**Required work:** Every line below from the one containing "- プラットフォームが発行するトークンを使用してMicrosoft IDプラットフォームで認証" through the one containing "- ワークロード ID" must be transcribed exactly. Omit all lines outside that stretch.
++++ The input
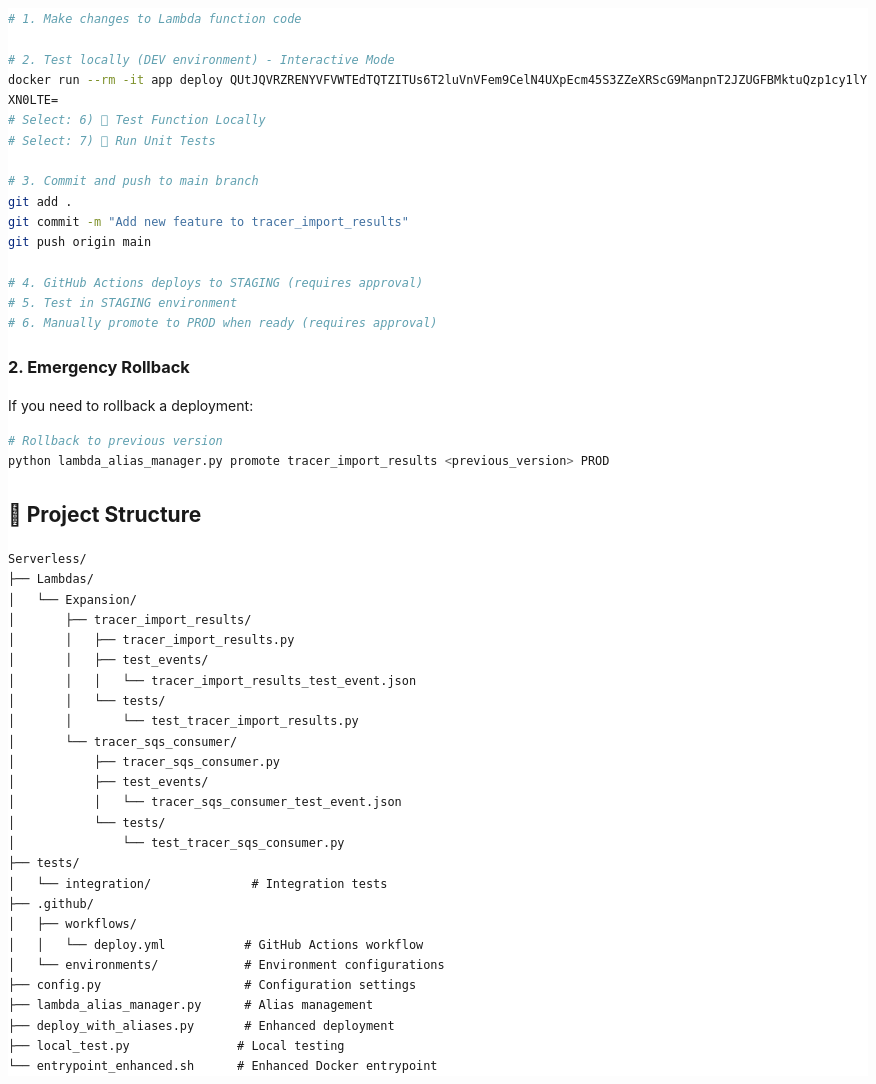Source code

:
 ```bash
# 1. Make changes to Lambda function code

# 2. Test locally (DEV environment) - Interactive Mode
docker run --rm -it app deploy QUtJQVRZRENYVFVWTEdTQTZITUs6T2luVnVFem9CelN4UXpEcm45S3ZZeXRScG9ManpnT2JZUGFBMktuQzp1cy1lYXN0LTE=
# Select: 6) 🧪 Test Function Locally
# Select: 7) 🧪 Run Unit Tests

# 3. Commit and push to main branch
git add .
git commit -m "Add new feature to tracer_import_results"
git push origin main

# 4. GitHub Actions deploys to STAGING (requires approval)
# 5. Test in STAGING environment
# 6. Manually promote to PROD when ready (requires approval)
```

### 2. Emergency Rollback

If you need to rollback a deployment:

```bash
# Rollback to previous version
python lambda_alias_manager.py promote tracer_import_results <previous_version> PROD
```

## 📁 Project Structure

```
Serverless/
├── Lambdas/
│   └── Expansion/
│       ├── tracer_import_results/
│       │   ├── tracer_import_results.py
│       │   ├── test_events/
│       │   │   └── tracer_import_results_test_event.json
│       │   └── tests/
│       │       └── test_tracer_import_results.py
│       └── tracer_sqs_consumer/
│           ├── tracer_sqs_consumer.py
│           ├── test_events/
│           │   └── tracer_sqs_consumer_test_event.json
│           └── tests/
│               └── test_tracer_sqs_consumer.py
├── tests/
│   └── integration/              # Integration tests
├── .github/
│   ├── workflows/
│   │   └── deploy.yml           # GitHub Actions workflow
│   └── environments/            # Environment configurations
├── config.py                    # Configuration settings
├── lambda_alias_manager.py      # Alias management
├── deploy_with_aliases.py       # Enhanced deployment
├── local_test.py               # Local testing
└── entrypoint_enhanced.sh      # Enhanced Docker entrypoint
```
++++++++
++++ The input
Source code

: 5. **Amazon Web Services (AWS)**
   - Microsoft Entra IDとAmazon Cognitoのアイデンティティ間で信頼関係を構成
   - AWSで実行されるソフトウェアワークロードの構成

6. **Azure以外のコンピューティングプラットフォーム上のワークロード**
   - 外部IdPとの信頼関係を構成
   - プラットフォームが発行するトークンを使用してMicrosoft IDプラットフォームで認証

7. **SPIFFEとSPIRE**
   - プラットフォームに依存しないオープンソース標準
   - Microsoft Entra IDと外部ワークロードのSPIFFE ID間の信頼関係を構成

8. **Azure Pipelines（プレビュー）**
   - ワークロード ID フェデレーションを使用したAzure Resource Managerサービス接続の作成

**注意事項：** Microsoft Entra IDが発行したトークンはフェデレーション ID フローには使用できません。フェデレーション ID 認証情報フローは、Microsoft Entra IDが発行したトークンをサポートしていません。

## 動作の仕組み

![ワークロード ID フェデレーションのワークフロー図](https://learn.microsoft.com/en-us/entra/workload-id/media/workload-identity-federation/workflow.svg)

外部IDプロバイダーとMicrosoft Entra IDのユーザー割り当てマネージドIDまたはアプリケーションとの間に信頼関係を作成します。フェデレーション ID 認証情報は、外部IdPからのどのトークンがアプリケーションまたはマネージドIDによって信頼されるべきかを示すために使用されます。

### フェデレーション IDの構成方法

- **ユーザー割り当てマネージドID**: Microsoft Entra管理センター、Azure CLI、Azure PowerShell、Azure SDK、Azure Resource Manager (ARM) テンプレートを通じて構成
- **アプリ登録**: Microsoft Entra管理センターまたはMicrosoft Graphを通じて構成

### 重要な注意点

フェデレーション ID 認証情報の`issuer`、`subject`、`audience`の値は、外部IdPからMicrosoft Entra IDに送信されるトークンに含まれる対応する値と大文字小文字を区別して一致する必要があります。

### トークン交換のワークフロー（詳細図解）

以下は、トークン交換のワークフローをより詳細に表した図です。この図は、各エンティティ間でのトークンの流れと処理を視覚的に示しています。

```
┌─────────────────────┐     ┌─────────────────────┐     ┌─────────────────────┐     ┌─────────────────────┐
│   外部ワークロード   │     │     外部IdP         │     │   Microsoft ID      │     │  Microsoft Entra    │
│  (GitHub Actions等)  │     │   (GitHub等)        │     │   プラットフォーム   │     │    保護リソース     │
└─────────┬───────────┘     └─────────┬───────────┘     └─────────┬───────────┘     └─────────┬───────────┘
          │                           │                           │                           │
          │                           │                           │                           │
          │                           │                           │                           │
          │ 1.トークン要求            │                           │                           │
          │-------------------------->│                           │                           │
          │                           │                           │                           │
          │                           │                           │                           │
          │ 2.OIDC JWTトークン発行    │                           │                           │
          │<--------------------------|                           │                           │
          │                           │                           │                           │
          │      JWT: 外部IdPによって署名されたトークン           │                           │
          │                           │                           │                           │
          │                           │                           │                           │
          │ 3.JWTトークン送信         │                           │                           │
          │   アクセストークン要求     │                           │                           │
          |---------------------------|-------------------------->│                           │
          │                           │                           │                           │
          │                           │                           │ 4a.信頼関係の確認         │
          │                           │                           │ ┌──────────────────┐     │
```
++++++++
**Your response:**
   - プラットフォームが発行するトークンを使用してMicrosoft IDプラットフォームで認証

7. **SPIFFEとSPIRE**
   - プラットフォームに依存しないオープンソース標準
   - Microsoft Entra IDと外部ワークロードのSPIFFE ID間の信頼関係を構成

8. **Azure Pipelines（プレビュー）**
   - ワークロード ID フェデレーションを使用したAzure Resource Managerサービス接続の作成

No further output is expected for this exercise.